Le deuxième groupe de dispositions, déclaré contraire à la Constitution, est lié à l'attribution d'importantes fonctions en matière de recrutement dans le système judiciaire aux assemblées générales des magistrats, procureurs et agents d'instruction. Aux termes de la Constitution la politique de recrutement et de gestion des carrières au sein du pouvoir judiciaire est confiée à un organe spécial, à savoir le Conseil supérieur de la magistrature. Les assemblées générales des magistrats, procureurs et agents d'instruction ne sont pas celles d'organes du pouvoir judiciaire, prévus par la Constitution. Leur mise en place a pour objectif de permettre l'unification de la pratique quant à l'application des lois et à l'amélioration du niveau de qualification des magistrats, mais elles ne peuvent pas se transformer en gestionnaire des emplois et des carrières au sein du système judiciaire, car une telle approche peut avoir des effets déstabilisateurs sur l'activité du pouvoir judiciaire.

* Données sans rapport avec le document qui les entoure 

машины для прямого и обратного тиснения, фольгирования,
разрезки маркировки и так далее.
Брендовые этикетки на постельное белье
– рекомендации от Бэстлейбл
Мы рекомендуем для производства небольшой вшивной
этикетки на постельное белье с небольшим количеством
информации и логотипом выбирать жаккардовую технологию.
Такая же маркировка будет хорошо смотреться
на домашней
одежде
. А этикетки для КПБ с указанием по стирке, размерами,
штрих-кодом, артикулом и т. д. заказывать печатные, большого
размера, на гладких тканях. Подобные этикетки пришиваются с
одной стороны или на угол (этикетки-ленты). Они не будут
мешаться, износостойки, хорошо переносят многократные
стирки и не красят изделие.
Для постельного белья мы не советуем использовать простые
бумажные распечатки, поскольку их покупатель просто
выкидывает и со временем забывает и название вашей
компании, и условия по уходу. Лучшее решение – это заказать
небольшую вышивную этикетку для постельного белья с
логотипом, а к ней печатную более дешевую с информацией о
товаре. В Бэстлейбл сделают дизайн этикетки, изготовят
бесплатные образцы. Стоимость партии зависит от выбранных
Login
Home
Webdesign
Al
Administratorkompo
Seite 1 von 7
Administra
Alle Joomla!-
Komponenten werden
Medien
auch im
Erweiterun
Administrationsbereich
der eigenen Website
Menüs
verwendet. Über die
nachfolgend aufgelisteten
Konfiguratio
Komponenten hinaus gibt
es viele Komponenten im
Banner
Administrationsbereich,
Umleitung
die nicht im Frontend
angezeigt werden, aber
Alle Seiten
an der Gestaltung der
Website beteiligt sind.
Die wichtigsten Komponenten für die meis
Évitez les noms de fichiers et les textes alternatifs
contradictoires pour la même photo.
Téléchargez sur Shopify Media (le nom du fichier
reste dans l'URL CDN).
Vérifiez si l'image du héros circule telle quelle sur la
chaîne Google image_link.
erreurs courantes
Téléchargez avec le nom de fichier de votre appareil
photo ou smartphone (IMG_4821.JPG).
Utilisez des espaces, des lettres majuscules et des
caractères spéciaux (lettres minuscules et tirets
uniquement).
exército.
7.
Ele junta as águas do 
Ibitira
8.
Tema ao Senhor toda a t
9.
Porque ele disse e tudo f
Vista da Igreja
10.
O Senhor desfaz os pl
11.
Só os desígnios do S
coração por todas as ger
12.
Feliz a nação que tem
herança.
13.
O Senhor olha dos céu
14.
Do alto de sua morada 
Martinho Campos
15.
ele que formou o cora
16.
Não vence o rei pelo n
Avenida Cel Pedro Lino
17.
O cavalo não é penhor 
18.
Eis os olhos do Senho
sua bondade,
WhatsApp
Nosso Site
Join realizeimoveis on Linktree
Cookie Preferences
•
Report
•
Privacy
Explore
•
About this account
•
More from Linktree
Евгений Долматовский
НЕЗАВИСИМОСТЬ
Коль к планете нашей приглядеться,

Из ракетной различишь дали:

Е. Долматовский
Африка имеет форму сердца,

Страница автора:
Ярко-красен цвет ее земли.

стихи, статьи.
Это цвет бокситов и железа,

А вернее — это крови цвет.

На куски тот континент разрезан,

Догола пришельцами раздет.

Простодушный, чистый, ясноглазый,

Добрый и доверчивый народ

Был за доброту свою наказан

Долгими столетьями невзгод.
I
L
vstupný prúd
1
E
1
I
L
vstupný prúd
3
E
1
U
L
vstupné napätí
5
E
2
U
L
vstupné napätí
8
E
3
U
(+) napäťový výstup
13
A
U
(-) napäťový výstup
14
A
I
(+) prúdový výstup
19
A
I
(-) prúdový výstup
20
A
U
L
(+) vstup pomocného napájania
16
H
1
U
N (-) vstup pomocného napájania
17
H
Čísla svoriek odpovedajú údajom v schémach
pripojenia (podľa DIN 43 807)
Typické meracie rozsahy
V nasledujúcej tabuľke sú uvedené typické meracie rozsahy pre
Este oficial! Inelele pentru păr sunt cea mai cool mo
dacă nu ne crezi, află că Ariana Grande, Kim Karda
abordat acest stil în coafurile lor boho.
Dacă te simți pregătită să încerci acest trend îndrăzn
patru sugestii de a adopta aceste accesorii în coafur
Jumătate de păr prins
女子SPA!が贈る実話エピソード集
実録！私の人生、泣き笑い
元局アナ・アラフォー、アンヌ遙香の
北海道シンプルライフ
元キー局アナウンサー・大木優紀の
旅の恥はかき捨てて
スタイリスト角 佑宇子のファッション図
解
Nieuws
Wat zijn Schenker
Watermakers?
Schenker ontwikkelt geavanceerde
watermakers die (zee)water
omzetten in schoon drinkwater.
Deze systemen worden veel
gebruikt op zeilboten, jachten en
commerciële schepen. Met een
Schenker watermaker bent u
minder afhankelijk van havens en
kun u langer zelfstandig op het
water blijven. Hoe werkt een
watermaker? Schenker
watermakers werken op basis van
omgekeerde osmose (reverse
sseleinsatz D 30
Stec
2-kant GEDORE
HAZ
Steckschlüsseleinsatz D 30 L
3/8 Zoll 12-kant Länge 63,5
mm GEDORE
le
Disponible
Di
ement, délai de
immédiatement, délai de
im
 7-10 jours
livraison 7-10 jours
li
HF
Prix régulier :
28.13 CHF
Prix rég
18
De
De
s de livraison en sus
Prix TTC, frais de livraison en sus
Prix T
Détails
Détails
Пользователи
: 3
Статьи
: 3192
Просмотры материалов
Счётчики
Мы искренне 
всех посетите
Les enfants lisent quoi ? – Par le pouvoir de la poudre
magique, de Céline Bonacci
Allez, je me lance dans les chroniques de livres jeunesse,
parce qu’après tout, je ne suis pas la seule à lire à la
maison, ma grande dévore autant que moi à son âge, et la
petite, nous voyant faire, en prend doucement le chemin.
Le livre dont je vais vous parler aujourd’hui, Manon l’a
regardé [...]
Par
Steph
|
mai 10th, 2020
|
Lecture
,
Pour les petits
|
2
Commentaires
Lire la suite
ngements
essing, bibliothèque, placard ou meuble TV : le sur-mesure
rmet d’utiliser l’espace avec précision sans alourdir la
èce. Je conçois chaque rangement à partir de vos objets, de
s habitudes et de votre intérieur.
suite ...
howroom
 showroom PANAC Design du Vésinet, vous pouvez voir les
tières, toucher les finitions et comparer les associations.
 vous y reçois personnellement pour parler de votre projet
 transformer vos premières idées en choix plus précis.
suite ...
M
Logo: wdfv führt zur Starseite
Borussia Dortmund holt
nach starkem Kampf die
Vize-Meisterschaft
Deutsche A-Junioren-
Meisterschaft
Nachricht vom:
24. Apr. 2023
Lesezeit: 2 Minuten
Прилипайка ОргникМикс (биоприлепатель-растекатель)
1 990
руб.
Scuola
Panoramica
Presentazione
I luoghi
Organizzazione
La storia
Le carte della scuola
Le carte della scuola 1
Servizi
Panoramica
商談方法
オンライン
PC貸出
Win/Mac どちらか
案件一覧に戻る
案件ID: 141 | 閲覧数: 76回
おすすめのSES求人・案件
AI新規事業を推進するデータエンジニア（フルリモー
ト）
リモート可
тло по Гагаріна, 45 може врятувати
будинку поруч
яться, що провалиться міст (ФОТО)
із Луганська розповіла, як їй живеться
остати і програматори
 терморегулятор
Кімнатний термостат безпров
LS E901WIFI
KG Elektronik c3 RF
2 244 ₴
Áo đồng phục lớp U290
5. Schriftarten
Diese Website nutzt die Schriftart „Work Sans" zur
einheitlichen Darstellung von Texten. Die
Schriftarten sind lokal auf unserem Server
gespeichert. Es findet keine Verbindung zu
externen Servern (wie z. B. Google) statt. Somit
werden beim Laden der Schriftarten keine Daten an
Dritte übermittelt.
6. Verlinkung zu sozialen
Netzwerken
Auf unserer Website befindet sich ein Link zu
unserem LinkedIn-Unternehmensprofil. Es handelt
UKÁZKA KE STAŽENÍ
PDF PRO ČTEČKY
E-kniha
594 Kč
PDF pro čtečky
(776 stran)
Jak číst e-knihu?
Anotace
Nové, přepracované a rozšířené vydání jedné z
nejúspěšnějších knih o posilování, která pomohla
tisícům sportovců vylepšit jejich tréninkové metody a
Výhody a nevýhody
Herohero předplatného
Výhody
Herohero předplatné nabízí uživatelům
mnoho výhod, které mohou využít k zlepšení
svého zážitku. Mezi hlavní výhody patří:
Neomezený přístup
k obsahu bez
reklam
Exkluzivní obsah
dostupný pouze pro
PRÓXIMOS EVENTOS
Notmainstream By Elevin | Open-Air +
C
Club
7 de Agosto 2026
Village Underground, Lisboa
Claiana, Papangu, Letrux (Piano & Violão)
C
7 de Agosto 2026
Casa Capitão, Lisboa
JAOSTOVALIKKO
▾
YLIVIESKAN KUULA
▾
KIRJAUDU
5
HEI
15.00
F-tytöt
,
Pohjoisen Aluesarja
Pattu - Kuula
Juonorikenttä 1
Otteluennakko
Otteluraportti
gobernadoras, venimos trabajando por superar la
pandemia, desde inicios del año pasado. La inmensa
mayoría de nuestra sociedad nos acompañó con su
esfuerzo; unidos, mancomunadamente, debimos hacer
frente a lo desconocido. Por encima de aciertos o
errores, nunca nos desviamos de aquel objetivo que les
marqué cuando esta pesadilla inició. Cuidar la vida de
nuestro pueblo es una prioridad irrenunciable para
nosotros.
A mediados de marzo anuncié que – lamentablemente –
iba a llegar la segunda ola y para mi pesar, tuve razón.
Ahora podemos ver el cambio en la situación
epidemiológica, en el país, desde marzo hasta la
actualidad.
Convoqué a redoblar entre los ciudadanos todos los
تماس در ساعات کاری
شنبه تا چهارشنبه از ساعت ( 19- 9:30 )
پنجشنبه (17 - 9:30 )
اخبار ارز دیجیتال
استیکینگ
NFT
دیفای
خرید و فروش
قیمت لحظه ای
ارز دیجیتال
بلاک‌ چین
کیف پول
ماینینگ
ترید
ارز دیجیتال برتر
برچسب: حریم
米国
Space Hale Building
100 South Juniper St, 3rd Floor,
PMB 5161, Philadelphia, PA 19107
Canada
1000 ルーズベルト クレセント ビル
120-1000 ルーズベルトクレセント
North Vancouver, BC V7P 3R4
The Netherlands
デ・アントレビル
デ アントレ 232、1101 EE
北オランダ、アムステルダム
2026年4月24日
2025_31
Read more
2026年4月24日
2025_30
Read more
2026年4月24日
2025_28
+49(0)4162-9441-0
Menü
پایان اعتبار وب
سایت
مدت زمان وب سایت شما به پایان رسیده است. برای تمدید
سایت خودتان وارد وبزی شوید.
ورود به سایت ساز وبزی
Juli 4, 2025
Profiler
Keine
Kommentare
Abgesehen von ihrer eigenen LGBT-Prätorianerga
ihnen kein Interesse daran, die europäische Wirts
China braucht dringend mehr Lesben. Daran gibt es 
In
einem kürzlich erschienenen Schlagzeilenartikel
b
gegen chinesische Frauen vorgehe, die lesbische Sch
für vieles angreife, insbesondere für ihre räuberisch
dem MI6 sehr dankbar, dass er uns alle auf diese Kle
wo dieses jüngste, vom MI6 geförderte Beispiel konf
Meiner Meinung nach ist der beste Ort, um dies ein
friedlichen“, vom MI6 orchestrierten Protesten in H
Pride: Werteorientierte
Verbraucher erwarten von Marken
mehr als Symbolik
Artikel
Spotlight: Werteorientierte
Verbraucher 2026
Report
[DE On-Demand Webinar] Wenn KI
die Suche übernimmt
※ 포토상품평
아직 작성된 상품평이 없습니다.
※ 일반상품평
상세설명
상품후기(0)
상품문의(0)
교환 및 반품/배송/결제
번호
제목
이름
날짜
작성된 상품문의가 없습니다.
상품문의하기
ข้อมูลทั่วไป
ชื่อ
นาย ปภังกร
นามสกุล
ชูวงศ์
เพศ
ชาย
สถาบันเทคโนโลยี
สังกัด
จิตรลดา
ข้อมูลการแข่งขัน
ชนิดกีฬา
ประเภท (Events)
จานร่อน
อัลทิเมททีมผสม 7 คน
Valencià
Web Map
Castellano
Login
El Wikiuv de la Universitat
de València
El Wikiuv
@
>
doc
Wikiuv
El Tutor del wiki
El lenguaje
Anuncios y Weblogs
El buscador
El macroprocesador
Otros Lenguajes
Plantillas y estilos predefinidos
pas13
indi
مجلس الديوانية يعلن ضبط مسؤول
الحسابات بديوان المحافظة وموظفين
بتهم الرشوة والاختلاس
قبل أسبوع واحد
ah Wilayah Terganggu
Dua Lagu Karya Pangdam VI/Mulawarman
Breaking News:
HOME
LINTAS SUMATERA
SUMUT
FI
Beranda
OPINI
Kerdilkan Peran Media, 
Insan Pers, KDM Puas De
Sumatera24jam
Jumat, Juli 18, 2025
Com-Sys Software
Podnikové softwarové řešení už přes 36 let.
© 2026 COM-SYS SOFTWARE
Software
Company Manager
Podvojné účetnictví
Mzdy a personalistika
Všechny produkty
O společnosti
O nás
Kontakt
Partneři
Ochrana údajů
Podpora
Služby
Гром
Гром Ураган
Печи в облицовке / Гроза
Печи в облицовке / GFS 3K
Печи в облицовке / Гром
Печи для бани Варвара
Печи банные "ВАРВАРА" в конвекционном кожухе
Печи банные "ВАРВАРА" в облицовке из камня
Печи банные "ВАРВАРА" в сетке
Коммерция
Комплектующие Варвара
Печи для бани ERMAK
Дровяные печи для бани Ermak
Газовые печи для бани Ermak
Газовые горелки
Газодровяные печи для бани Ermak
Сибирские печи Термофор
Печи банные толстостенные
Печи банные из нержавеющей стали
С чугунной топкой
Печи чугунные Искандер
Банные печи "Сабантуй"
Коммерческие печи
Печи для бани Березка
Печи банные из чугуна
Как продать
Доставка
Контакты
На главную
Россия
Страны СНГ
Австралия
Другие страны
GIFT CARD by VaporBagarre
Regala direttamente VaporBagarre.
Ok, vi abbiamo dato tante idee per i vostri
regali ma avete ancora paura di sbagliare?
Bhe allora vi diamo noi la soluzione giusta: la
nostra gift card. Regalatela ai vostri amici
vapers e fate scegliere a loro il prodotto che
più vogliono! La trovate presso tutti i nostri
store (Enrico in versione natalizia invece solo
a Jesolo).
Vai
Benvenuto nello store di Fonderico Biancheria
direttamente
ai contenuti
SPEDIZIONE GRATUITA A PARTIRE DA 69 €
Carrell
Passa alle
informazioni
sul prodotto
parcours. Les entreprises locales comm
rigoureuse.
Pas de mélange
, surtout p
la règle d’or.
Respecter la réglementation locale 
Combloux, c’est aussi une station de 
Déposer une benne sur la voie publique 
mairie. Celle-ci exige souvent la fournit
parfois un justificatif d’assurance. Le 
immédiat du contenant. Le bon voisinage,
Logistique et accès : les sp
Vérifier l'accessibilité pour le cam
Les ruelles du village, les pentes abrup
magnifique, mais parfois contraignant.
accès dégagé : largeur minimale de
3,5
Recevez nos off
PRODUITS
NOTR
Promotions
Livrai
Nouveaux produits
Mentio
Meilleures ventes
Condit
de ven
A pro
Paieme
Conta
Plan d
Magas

La Cour constitutionnelle estime qu'il est contraire à la Constitution d'accorder à un cinquième des membres du Conseil supérieur de la magistrature le droit de demander la levée d'immunité des magistrats. Rappelons qu'aux termes de la Constitution seul le Parquet est investi des fonctions de l'accusation et peut engager la mise en examen des personnes qui ont commis des crimes, de même que réunir, vérifier et apprécier des informations conformément aux exigences du code de procédure pénale. Un cinquième des membres du Conseil supérieur de la magistrature n'a pas à lui seul de compétences constitutionnelles pour engager des poursuites pénales ni pour réunir, vérifier et apprécier des informations conformément aux exigences du code de procédure pénale.
L'établissement d'une distinction entre les fonctions exercées actuellement par les magistrats, et celles exercées par les responsables administratifs au sein du système judiciaire, et l'introduction pour ces derniers de mandats, est aussi contraire à la Constitution. Tous les magistrats, procureurs et agents d'instruction jouissent du même statut d'inamovibilité qui garantit notamment la stabilité du système judiciaire. Selon ce principe constitutionnel, des mandats ne peuvent être fixés pour une seule catégorie de magistrats.
La Cour constitutionnelle a déclaré inconstitutionnelles aussi les dispositions de la loi en question relatives à un nouveau système d'avancement au sein des organes du système judiciaire qui porte atteinte aux droits déjà acquis par les magistrats, lesquels seront en conséquence rétrogradés sur place.
Estimant que l'inconstitutionnalité des dispositions en question ne conduit pas à l'inconstitutionnalité de la loi dans son ensemble, la Cour constitutionnelle a rejeté cette partie de la requête.